*PROBLEM DESCRIPTION*: Your answer must be every line of the data below that holds the string "right", copied exactly.

*RECORDS PROVIDED*:
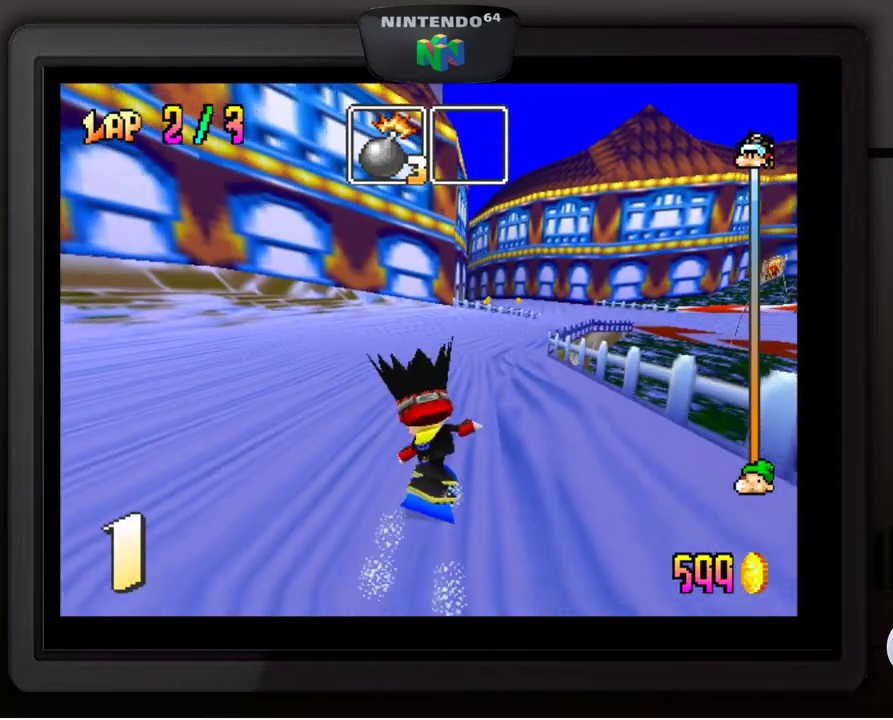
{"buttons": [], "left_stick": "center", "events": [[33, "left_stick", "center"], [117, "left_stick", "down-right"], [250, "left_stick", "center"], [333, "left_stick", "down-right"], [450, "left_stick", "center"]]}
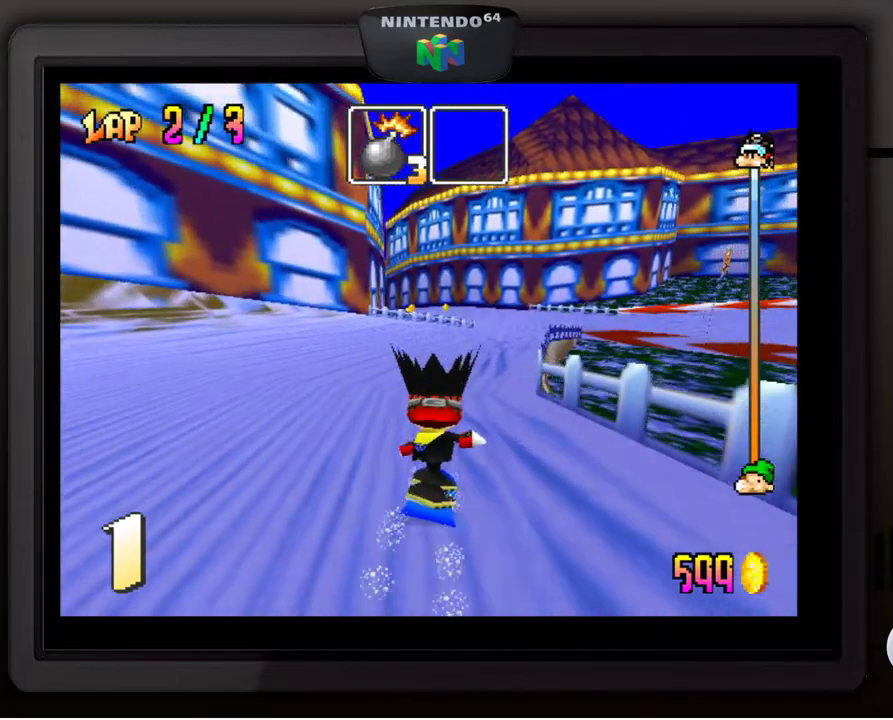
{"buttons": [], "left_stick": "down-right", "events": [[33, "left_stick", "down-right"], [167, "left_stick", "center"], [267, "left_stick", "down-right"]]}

...

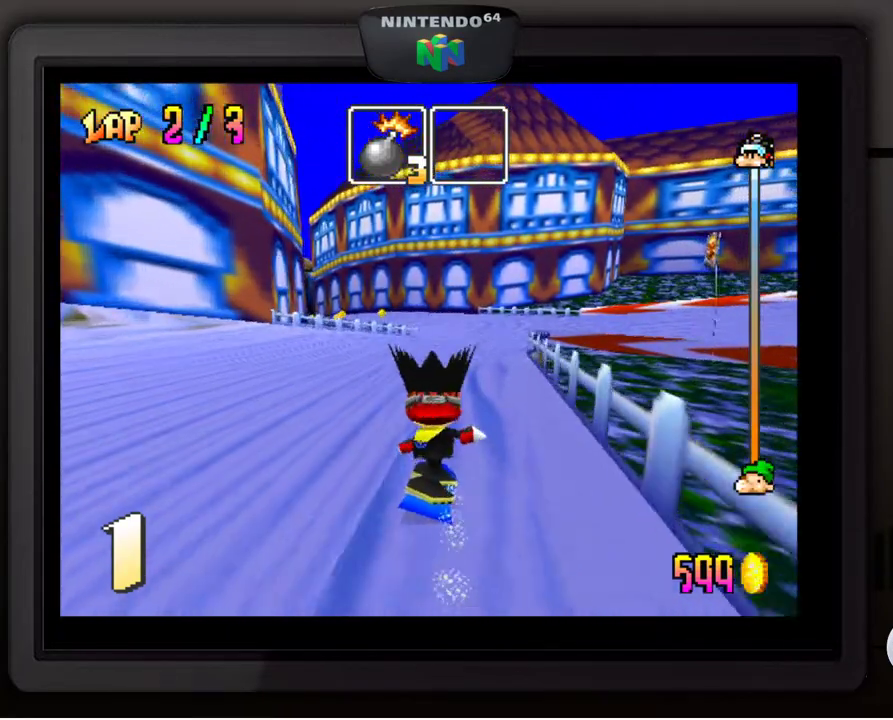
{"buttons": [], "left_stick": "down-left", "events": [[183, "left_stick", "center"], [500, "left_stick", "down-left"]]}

*ANSWER TO THIS EXERCISE*:
{"buttons": [], "left_stick": "center", "events": [[33, "left_stick", "center"], [117, "left_stick", "down-right"], [250, "left_stick", "center"], [333, "left_stick", "down-right"], [450, "left_stick", "center"]]}
{"buttons": [], "left_stick": "down-right", "events": [[33, "left_stick", "down-right"], [167, "left_stick", "center"], [267, "left_stick", "down-right"]]}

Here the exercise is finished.